CRITICAL APPROACH/ANALYSIS:
In Waiting for Godot, narrative is repeatedly thwarted. Molloy (the character) functions similarly as the play, in that he is a person who is unable to narrate according to acceptable models for living. Moran, who begins as a methodical, principled man, eventually becomes more and more like Molloy, signaling the inevitability of this kind of system-breakdown. Molloy is "passionate about truth," he says, so it seems that the doing away with all of the models or systems by which lives are lived is a way of getting at what is real at bottom. Of his journey, Molloy also asserts: "Yes, my progress reduced me to stopping more and more often, it was the only way to progress, to stop." Progress in the realm of true existence outside of narrative teleology (and any and all signs and systems of life representation) requires one to stop the kinds of progress driven by narrative teleology.

Yet, there is a way, just as in "Godot," in which there seem to be moments of narrative potentiality. In Molloy, these moments (the sucking stones episode, Moran's theological principles) are shown to be shams, however. There isn't anything approaching purpose in any narrative sense in Molloy's logic while figuring out his "inelegant solution" to the sucking stones problem; we feel that there's no point to the logic beyond Molloy's own elation over performing this logic. For Moran, the organization of his theological principles at the end of the book seems more pathological, and while Molloy's sucking stones logic actually does make sense mathematically, Moran's words do not make sense (perhaps because mathematical systems are different from the kinds of systems whereby we organize life narrratives--they seem outside of the human, in some other realm of the real). Thus, it seems that Beckett doesn't reject all systems altogether: mathematical systems that seem to have some deeper connection to ontological reality    (than sign and referent) are okay.

It might seem that Molloy's mode of living, and finally Moran's disintegration into the same state, seems formal in the artistic sense, especially in the context of modernist artists focusing at the level of form to escape narratives of meaning and significance that tend to pour into art objects. But Molloy rejects this too: "I saw it in a way inordinately formal, though I was far from being an aesthete, or an artist." He admits to the "formal" focus he has (when he thwarts the policeman's report, he says that he does focus on "points of detail" but not systems, almost like how a painter might focus on the colors and shapes but not what the picture as a whole might signify) but also goes a step further than the artist, in a way, to escape artistic purpose as well.

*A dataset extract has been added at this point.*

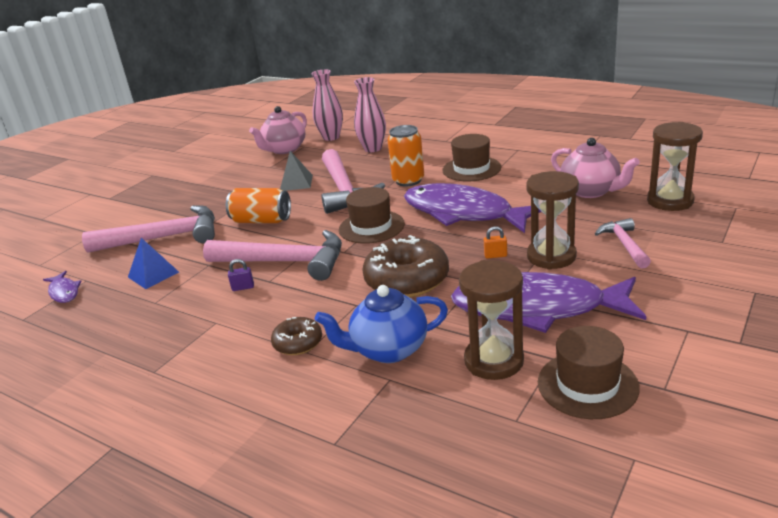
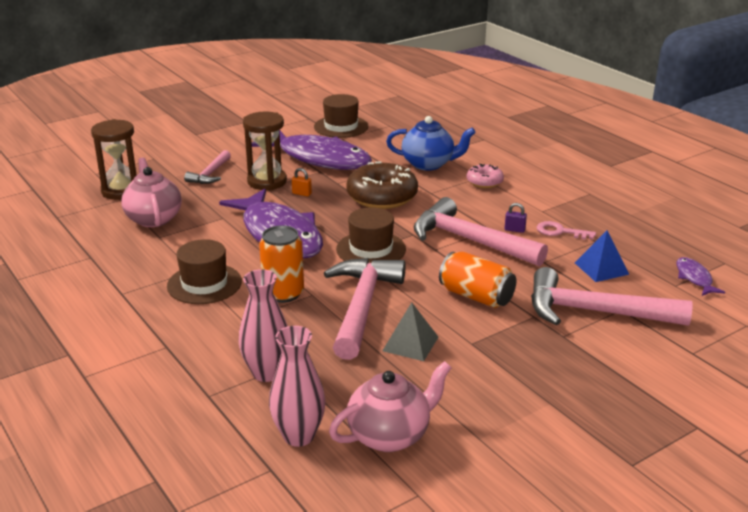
camera: 160 degrees left, 0 degrees up
(193, 301) = (560, 232): none -> pink key
(298, 343) = (484, 182): brown donut -> pink donut
(494, 361) = (374, 145): brown hourglass -> none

In other words, Molloy also discards the purpose of focusing on form in order to escape meanings because that is a significant purpose in itself.

Thus, finally, to try to ascribe historical contexts to Beckett seems almost sacrilegious but here goes anyways: after the traumatic experiences of WWII, people's faith in literature as a moral or ethical force severely declined (e.g., the Germans had Beethoven, and yet the Holocaust could happen). Beckett's new kind of literature conveys the notion that literature may be worthless and pointless but nevertheless we keep doing it. (SOURCE: Notes from a lecture, Prof. Michael North).